Os comportamentos destemperados foram protagonizados por Ciro Gomes. Depois de se ter aliado aos homens da cueca no Ceará, ele vem colocar-se como arauto da moralidade, como se puro fosse. O seu comportamento de oligarca de Sobral lhe serve paradoxalmente para criticar as oligarquias brasileiras. Entretanto, tal comportamento pode apresentar bons efeitos eleitorais por ter como alvo os tucanos, tendo ele sido um membro do PSDB, pelo qual chegou a ser ministro. A tarefa que lhe foi designada é propagar: “São todos iguais, fiquem, portanto, com o homem do povo!”
As atitudes autoritárias estão representadas pelo ministro Tarso Genro, que se apressou a considerar “fascistas” as declarações de Alckmin no debate. “Fascista”, por definição, é todo aquele que ousa criticar o PT. “Fascista” é quem não segue o “petistamente correto”. Tal discurso revela que Lula teria acusado recepção do novo estilo adotado por Alckmin. As declarações do ministro devem ser lidas como um sintoma: o de que os tucanos utilizaram uma estratégia que eles não esperavam. Foram “politicamente incorretos”. Surge, mais uma vez, o viés autoritário do PT, que se esconde sob o véu de uma acusação de autoritarismo ao adversário.

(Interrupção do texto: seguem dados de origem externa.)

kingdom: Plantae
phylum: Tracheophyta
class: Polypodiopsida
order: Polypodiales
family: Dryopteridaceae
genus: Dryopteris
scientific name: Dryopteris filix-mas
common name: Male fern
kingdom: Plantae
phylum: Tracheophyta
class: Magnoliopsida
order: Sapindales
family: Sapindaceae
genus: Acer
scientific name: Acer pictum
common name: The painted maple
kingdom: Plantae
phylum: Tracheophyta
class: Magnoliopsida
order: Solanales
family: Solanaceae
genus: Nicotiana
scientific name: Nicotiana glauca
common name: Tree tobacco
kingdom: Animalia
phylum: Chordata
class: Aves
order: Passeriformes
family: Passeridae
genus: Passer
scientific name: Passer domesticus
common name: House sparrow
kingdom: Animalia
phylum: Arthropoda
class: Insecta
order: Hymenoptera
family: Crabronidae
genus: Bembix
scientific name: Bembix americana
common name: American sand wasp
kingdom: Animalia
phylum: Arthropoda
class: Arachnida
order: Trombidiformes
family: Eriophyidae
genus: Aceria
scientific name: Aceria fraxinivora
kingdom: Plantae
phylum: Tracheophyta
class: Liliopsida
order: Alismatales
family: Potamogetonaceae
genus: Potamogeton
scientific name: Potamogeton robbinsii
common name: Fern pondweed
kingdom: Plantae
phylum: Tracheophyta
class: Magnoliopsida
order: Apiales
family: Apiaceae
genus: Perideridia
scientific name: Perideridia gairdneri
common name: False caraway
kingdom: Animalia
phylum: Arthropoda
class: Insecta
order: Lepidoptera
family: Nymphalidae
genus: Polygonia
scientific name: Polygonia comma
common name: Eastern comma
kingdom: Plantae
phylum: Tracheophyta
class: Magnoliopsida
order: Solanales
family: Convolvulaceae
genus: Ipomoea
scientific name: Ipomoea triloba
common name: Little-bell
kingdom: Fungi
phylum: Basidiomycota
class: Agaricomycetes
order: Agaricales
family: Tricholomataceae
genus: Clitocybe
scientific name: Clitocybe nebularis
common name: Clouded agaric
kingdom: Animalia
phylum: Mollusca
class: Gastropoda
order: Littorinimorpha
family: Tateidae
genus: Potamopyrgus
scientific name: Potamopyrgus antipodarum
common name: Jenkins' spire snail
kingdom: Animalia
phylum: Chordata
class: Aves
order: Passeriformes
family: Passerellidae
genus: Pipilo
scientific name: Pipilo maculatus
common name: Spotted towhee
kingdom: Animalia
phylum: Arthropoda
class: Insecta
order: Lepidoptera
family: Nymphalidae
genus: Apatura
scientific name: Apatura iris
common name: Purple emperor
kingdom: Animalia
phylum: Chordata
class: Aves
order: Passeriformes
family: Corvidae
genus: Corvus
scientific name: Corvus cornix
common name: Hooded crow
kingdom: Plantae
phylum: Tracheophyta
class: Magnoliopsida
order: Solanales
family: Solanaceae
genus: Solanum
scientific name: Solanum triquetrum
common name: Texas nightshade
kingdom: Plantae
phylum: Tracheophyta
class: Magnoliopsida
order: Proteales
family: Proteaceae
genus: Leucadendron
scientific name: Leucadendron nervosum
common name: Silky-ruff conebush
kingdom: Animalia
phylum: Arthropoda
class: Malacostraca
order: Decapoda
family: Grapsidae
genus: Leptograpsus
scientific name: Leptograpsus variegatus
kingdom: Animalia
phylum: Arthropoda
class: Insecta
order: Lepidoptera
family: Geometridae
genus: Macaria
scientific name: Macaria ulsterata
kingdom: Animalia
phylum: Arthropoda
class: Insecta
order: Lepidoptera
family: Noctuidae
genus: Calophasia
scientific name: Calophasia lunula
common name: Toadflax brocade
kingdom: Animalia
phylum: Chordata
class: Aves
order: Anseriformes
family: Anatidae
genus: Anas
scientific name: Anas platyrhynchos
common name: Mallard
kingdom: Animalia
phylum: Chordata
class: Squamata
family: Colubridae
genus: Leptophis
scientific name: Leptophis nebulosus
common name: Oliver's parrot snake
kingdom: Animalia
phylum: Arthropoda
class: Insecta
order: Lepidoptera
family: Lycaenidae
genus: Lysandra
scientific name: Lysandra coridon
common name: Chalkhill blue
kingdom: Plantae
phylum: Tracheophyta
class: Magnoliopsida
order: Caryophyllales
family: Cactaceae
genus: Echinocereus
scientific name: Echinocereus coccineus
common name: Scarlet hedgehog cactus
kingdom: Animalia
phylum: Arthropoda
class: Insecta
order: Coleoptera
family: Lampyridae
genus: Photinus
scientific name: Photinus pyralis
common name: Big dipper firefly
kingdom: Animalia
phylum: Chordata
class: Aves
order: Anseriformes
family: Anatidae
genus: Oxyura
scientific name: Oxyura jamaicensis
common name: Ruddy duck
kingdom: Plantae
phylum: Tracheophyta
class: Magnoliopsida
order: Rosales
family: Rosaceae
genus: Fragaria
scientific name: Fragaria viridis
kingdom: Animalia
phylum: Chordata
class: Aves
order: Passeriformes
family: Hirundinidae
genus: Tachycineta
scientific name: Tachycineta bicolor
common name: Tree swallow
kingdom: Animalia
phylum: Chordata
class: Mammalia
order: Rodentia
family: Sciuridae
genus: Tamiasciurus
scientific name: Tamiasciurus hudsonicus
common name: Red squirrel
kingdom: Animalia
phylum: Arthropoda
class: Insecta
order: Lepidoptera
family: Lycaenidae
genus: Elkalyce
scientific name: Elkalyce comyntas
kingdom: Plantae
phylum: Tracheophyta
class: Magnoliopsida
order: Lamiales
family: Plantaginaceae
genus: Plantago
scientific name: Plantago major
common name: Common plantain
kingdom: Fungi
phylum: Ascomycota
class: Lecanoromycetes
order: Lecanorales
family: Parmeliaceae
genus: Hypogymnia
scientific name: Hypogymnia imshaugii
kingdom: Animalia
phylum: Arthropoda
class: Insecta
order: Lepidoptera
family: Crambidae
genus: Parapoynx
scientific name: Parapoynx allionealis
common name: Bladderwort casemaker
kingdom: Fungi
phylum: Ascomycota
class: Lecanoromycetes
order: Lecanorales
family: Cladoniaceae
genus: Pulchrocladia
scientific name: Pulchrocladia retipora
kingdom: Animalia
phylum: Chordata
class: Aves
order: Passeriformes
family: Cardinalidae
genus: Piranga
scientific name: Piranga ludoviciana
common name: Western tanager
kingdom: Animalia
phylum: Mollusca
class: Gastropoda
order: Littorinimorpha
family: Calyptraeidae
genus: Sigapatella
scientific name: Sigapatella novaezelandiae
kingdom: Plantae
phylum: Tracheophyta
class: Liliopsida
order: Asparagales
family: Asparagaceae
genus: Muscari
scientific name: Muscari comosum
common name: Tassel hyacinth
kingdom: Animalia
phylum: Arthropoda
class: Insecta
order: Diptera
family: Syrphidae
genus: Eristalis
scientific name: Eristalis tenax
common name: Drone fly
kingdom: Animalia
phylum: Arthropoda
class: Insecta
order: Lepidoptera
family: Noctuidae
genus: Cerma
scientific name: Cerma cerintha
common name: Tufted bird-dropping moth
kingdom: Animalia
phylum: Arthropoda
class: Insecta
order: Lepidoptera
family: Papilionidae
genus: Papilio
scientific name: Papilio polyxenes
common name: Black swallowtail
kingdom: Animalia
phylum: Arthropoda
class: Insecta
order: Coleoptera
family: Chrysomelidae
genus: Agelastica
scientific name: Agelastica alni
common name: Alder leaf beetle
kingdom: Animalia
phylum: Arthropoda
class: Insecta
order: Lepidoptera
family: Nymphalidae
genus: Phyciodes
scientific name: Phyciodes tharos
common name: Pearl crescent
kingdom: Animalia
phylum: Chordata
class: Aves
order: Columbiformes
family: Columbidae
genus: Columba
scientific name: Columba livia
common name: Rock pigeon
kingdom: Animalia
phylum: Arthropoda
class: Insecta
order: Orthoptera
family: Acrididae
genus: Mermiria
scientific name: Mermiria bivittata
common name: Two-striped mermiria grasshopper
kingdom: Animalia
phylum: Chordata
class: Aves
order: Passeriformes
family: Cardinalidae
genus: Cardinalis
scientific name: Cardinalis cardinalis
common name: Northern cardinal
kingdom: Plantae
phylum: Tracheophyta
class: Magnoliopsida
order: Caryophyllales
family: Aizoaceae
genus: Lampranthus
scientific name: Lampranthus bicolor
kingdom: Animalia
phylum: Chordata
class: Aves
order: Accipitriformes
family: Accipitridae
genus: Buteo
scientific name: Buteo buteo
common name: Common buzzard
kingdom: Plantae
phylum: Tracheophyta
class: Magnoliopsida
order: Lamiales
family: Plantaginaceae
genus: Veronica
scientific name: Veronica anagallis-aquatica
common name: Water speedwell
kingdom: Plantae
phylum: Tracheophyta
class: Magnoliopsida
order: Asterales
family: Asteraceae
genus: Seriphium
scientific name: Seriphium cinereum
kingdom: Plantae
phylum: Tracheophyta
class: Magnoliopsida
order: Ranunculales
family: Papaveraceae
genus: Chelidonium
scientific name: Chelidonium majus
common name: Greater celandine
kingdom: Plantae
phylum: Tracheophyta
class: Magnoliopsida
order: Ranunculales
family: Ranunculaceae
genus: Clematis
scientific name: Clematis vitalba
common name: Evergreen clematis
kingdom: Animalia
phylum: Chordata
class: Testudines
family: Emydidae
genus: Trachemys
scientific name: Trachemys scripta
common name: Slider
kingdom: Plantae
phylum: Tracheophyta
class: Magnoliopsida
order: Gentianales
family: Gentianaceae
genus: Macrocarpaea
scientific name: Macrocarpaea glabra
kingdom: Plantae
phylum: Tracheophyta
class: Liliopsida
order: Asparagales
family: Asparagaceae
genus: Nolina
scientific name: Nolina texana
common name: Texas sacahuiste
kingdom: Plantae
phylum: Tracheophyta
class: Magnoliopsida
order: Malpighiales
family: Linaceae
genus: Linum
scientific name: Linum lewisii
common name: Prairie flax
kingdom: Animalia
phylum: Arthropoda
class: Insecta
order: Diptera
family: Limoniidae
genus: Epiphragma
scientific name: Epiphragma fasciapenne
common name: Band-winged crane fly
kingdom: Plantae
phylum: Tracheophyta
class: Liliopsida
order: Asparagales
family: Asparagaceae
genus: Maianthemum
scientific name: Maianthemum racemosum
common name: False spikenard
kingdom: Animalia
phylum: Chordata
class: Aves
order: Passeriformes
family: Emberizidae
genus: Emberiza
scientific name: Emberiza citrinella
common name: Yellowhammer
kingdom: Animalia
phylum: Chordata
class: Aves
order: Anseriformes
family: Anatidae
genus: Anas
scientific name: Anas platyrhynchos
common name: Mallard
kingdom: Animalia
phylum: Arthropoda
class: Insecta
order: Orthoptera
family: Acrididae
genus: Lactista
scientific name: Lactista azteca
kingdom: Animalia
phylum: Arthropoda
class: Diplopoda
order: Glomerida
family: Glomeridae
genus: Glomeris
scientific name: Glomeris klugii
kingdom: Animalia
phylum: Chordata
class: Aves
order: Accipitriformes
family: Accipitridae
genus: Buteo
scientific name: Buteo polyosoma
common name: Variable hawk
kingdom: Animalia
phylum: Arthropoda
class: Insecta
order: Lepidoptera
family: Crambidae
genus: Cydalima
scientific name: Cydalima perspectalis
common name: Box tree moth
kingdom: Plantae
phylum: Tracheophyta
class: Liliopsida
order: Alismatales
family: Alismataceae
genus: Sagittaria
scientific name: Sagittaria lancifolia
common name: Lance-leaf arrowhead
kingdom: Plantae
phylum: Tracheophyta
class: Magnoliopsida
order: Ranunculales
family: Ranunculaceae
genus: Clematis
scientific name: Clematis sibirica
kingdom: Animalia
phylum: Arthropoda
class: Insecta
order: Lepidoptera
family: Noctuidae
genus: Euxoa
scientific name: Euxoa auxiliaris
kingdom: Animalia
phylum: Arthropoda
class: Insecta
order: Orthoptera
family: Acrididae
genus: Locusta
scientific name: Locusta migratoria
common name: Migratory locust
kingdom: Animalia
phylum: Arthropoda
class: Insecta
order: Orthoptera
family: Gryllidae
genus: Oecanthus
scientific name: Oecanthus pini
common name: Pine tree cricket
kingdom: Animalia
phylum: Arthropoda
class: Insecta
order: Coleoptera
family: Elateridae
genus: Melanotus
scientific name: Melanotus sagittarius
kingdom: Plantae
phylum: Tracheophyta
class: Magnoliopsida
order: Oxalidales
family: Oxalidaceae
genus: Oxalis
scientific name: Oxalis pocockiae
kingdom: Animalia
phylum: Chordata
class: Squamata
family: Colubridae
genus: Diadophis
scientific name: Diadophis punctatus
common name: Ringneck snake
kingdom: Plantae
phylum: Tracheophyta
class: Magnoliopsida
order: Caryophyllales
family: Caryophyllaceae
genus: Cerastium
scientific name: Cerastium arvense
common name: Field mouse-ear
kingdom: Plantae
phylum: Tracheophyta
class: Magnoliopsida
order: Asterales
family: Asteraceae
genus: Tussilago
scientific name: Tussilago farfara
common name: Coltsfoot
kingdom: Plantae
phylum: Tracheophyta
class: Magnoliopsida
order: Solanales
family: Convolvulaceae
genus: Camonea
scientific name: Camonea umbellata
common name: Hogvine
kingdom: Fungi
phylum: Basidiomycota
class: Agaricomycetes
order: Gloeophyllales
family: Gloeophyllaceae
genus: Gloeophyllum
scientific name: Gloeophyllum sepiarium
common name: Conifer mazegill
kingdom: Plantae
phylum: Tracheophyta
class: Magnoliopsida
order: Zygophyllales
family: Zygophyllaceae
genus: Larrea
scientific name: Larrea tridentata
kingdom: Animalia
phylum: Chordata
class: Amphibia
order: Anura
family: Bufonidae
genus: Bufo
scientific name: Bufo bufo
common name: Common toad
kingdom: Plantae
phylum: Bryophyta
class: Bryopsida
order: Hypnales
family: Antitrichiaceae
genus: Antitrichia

As atitudes autoritárias encontram ainda respaldo em posições do MST e do Movimento dos Pequenos Agricultores (MPA) visando a radicalizar o processo político. Segundo eles, o segundo turno exibiria a “luta de classes” em ação, reavivando a comunhão ideológica com o PT e o PSOL. Esses “movimentos” temem, acima de tudo, a vitória de Alckmin, pois este fecharia as torneiras do seu financiamento oficial e não teria leniência com as invasões. O alvo, agora, é um eleitorado comum a toda a esquerda autoritária, seja ela representada pelo PT, pelo PSOL, pela CUT, pelo MST, pelo MLST, pelo MPA ou pelas Pastorais da Igreja. Eleitoralmente, trata-se de capturar os votos dos partidários de Heloísa Helena e Cristovam Buarque, principalmente da primeira. Sigam o “petistamente correto”, pois o caminho da salvação lhes estará assegurado!